Automated medical scribes (also called artificial intelligence scribes, AI scribes, digital scribes, virtual scribes, ambient AI scribes, AI documentation assistants, and digital/virtual/smart clinical assistants[1]) are tools for transcribing medical speech, such as patient consultations and dictated medical notes. Many also produce summaries of consultations. Automated medical scribes based on Large Language Models (LLMs, commonly called "AI", short for "artificial intelligence") increased drastically in popularity in 2024. There are privacy and antitrust concerns. Accuracy concerns also exist, and intensify in situations in which tools try to go beyond transcribing and summarizing, and are asked to format information by its meaning, since LLMs do not deal well with meaning (see weak artificial intelligence). Medics using these scribes are generally expected to understand the ethical and legal considerations, and supervise the outputs.

The privacy protections of automated medical scribes vary widely. While it is possible to do all the transcription and summarizing locally, with no connection to the internet, most closed-source providers require that data be sent to their own servers over the internet, processed there, and the results sent back (as with digital voice assistants). Some say[according to whom?] they use zero-knowledge encryption (meaning that the service provider can't access the data). Others explicitly say[according to whom?] that they use patient data to train their AIs, or rent or resell it to third parties; the nature of privacy protections used in such situations is unclear, and they are likely not to be fully effective.[citation needed]

Most providers have not published any safety or utility data in academic journals,[1] and are not responsive to requests from medical researchers studying their products.[2]

Privacy

[edit]

Some providers unclear about what happens to user data.[3] Some may sell data to third parties.[1] Some explicitly send user data to for-profit tech companies for secondary purposes,[1] which may not be specified.

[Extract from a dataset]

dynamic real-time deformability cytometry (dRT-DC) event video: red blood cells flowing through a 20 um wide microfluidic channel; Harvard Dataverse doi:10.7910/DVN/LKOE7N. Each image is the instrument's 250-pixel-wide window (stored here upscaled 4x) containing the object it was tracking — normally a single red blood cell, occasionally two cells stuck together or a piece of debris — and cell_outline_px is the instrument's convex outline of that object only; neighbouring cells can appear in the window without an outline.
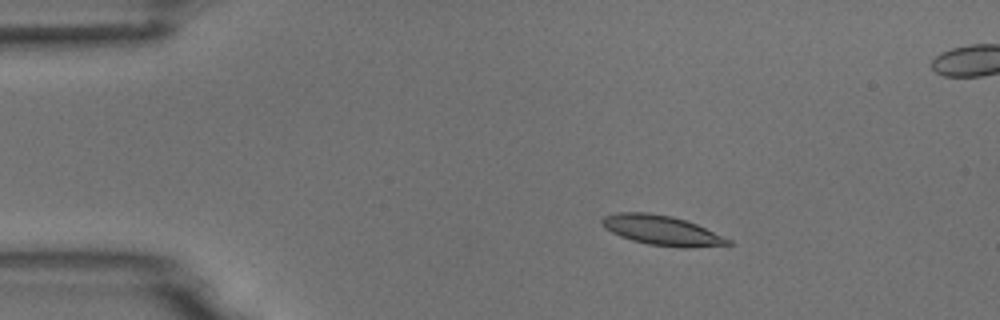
{"species": "common noctule bat (a hibernating species)", "species_latin": "Nyctalus noctula", "temperature_condition": "room temperature", "stored_images_in_passage": 6, "camera_frame_rate_fps": 3000, "um_per_image_px": 0.085, "animal": {"sex": "male", "body_mass_g": 18.8}, "frame": {"image": 1, "passage_image": 3, "time_ms": 3.0, "image_size_px": [1000, 320], "cell_outline_px": [[732, 244], [692, 248], [680, 248], [648, 244], [632, 240], [620, 236], [604, 228], [600, 224], [600, 220], [604, 216], [616, 212], [648, 212], [672, 216], [696, 224], [732, 240]], "centroid_in_image_um": [56.22, 19.58], "position_along_channel_um": 28.8, "area_um2": 21.96}}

Some require users to sign consents to such reuse of their data.[4] Some ingest user data to train the software,[1] promising to anonymize it; however, deanonymization may be possible (that is, it may become obvious who the patient is).[3] It is intrinsically impossible to prevent an LLM from correlating its inputs; they work by finding similar patterns across very large data sets. Some information on the patient will be known from other sources (for instance, information that they were injured in an incident on a certain day might be available from the news media; information that they attended specific appointment locations at specific times is probably available to their cellphone provider/apps/data brokers; information about when they had a baby is probably implied by their online shopping records; and they might mention lifestyle changes to their doctor and on a forum or blog). The software may correlate such information with the "anonymized" clinical consultation record, and, asked about the named patient, provide information which they only told their doctor privately. Because a patient's record is all about the same patient, it is all unavoidably linked; in very many cases, medical histories are intrinsically identifiable.[5] Depending on how common a condition and what other data is available, K-anonymity may be useless. Differential privacy could theoretically preserve privacy.

Data broker companies like Google, Amazon, and Microsoft have produced or bought up medical scribes,[2] some of which use user data for secondary purposes,[4] which has lead to antitrust concerns.[6] Transfer of patient records for AI training has, in the past, prompted legal action.[7]

Open-source programs typically do all the transcription locally, on the doctor's own computer.[8][9] Open-source software is widely used in healthcare, with some national public healthcare bodies holding hack days.[10]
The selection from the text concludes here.